### TÂCHE À RÉALISER
Relevez dans le texte sur l'Un et le multiple tous les effets que l'expérience peut produire lorsqu'elle renforce l'illusion du point de vue de la dualité.

── TEXTE D'ÉTUDE

Si l'apparition du multiple est à l'origine de l'oubli de l'unité, le jeu de la diversité ne s'inscrit toutefois pas dans un mouvement cyclique d'éternel retour. La finalité du jeu n'est pas de réintégrer l'état originel de « non-séparation » de l'âme individuelle dans la conscience universelle. L'instant créateur de la diversité est une illusion, la diffraction de l'Un dans le multiple n'a pas de point d'origine, « ...le yogin doit toujours adorer Shiva et Shakti ensemble et non l'un sans l'autre. L'Un et le multiple sont inséparablement liés pour l'Éternité[xv] ».

Dans ce que l'on peut appeler, par l'arbitraire du langage, son « état initial », la perspective que l'atman a sur lui-même ne lui permet pas d'être conscient de son unité spirituelle. En faisant l'expérience de la diversité, c'est-à-dire en adoptant « le point de vue de la dualité », l'atman peut prendre conscience que le multiple n'est qu'un aspect, une facette, de l'unique, le brahman. L'expérience de la dualité est nécessaire à la conscience de l'unité.

Le jeu de la création est impartial. Un « jeu » dans lequel chaque événement, agréable comme désagréable, chaque épreuve, positive comme négative, a un sens que nous devons questionner. Aucune n'est un accident ou une fatalité. Toutes sont des opportunités d'explorer le point de vue de la dualité. Chaque expérience peut donc avoir pour effet, soit de renforcer l'illusion du point de vue de la dualité, qui obscurcit notre jugement, renforce l'emprise de nos dépendances et de nos conditionnements, nourrit de son énergie le cercle karmique des désirs de l'ego, soit d'éclairer par sa perspective le discernement spirituel de notre unité.

« L'ego est un réflexe de crispation AR ». Telle une empreinte dans le sable, sa profondeur est proportionnelle à la pesanteur de notre pas. Lorsqu'on saisit un objet dans la main, le sens du toucher renvoie des informations sur ces propriétés. Ce « retour haptique » permet de mettre en œuvre la force nécessaire pour ne pas broyer un gobelet ou pour ne pas le laisser nous échapper des mains AR. Mais, il est bien plus.

────
── DONNÉES FOURNIES

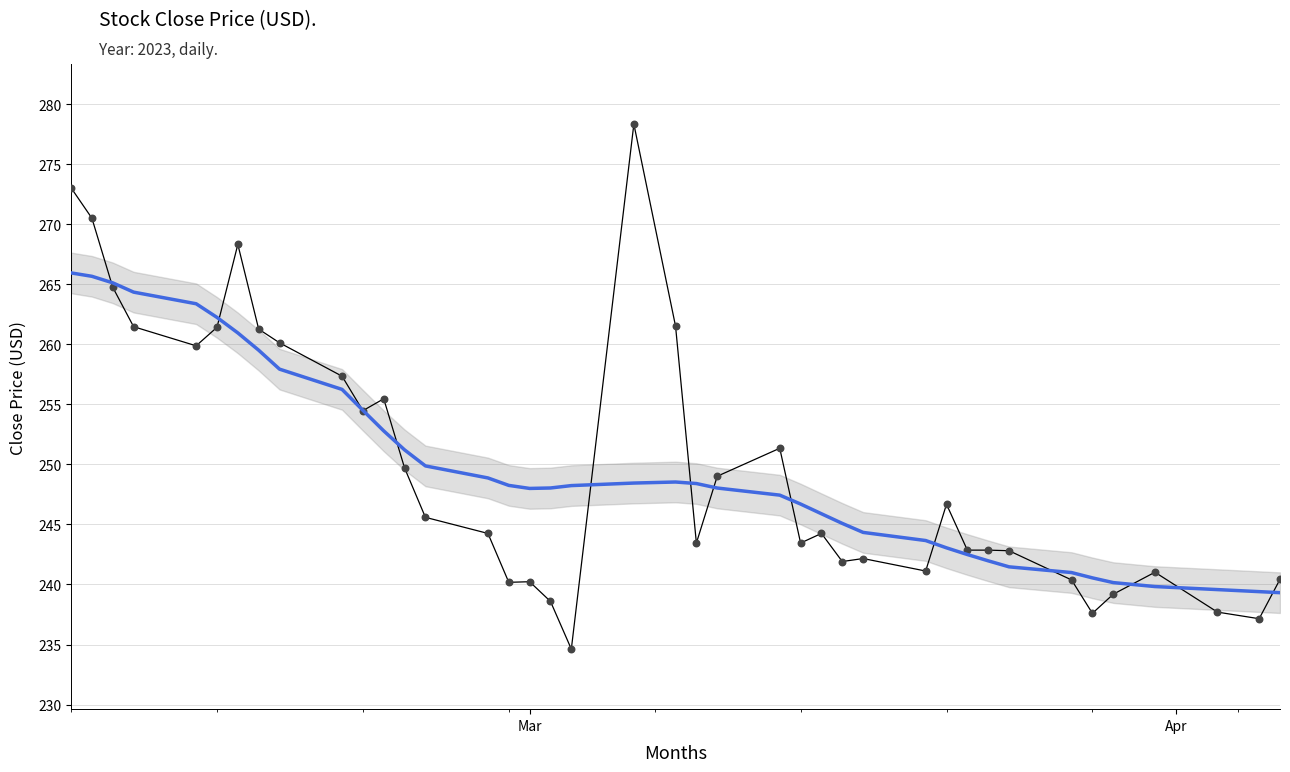

At which category is the sum across all series the highest?

Mar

────

### RÉPONSE ATTENDUE
- Elle obscurcit notre jugement.
- Elle renforce l'emprise de nos dépendances et de nos conditionnements.
- Elle nourrit de son énergie le cercle karmique des désirs de l'ego.